Unfortunately for Madame de Clèves, she is also too good to survive. In an amoral court, she is incongruous. Having entered a loveless marriage with little hesitation, she then insists on being faithful, eventually dying for virtue (as her long-suffering husband had done before her). The one who inspired her passionate unfulfilled love, the Duc de Nemours, one learns in a one-sentence paragraph, found that time ameliorated his loss and his love faded.
The narrative, far from being a psychological masterpiece as some have said, strikes me as melodramatic and sentimental. The court’s aesthetes appreciate their own reaction more than the object of their contemplation. Nonetheless, the reader must admire the novel’s brevity, structure, and the lofty pitch of its abstract ideals.
Edith Wharton’s Hudson River Bracketed
Oddly, toward the end of her career, Edith Wharton produced a work that looks very much like someone else’s first novel, a Bildingsroman (more specifically a Künstlerroman) about an sensitive but awkward Midwesterner experiencing a love-tragedy amid the pretentious New Yorkers. Unlike most critics, Wharton thought this one of her best works. For me the satiric material on the Middle West, reminiscent of Floyd Dell or Sinclair Lewis, is awkwardly done and fits poorly into the plot. For a college graduate in the twenties, with or without literary interests, to take the temple at Delphi for a Christian Science Church, as Weston does, is not quite believable. Similarly, Wharton’s treatment of “modern” styles in fiction has aged poorly. One hears of “pure manly stories of young fellows prospecting in the Yukon” [London] and “descriptions of corrupt society people” [Wharton]. Rauch and his Voodoo poems sound like e. e. cummings with their tradition under a show of modernism, and I suppose Weston himself is based on Wolfe. But where is the strong mainline of modernism, Eliot, Pound, Stein, Joyce? The writers here seem like a shallow bunch. Vernon Lee criticized the book for its “cult chat,” but it is hard to associate these paper dolls with real writers.

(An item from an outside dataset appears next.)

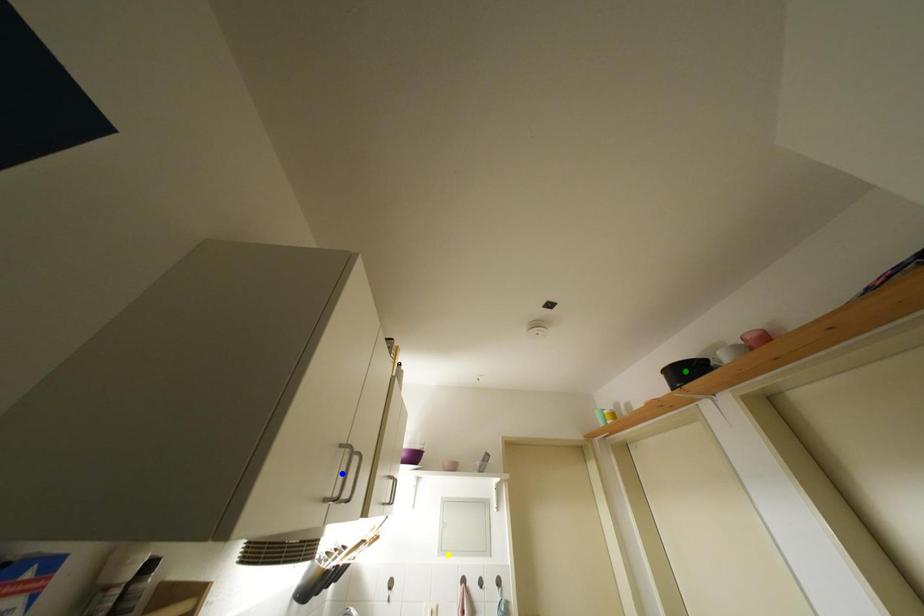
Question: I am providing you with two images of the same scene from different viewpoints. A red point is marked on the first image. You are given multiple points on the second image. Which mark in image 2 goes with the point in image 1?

Significantly, the descriptions of Vance’s blockages are okay, while his transports are weak. In fact all the rhapsodies of nature and of psychology sound flat to my ears, and the view of writer as unique seer badly puffed up. The vague concept of “Mothers” is perhaps meant to demonstrate the young writer’s intuitive brilliance, but it sounds rather silly instead. Wharton’s images too often seem like Weston’s, such as the self-dramatizing of feeling “handcuffed and chained” to one’s life.
The sentimental plot, generated by the virtuous self-control of Halo Spear and Vance Weston, is about to conclude in a conventional happy ending, when, in the space between the beginning and the end of the very last sentence Wharton’s tone switches. At first it seems the two, now each freed of their marriages, can find their destiny with each other: “And when at last he drew her arm through his and walked beside her in the darkness.” Without warning, Vance’s alienation returns: “the creator of imaginary beings must always feel alone.”
Though myself a “raw product of a Middle-Western town,” I found her literati to be reductive even as caricatures and the love story emotionally simple, which is to say sentimental. I imagine the sequel, The Gods Arrive, is more of the same, but I rather doubt I shall ever find out.